=== Record set ===
● ● ● ● ●

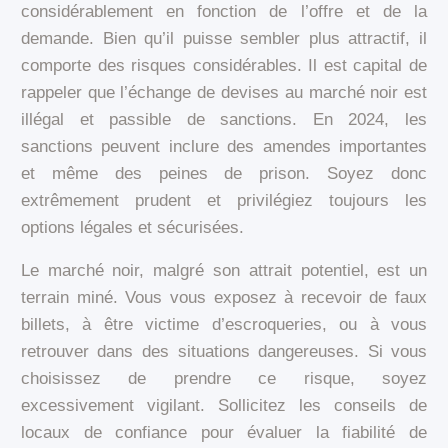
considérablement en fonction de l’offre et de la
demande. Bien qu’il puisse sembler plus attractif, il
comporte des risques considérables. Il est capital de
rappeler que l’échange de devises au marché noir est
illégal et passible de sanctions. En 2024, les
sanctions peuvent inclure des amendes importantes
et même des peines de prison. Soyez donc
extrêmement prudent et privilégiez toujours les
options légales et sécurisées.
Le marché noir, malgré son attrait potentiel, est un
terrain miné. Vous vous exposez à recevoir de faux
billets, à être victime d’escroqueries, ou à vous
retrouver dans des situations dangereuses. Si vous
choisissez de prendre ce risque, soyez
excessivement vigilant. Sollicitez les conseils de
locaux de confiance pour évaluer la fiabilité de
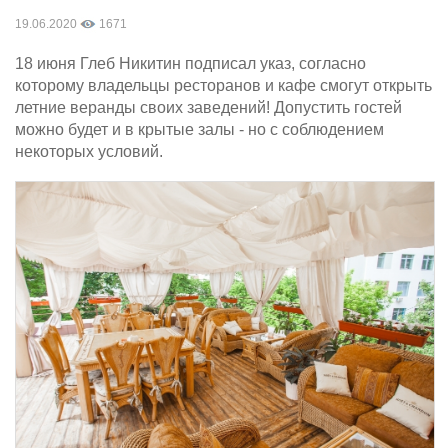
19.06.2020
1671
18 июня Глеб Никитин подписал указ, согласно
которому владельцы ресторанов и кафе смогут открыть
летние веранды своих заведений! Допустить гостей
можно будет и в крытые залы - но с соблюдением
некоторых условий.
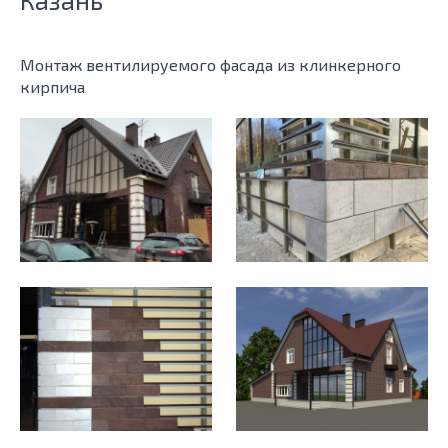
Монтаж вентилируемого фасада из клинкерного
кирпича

● ● ● ● ●

=== Task goal ===
Return the lines of the records that include the string "sanctions".

=== Result ===
illégal et passible de sanctions. En 2024, les
sanctions peuvent inclure des amendes importantes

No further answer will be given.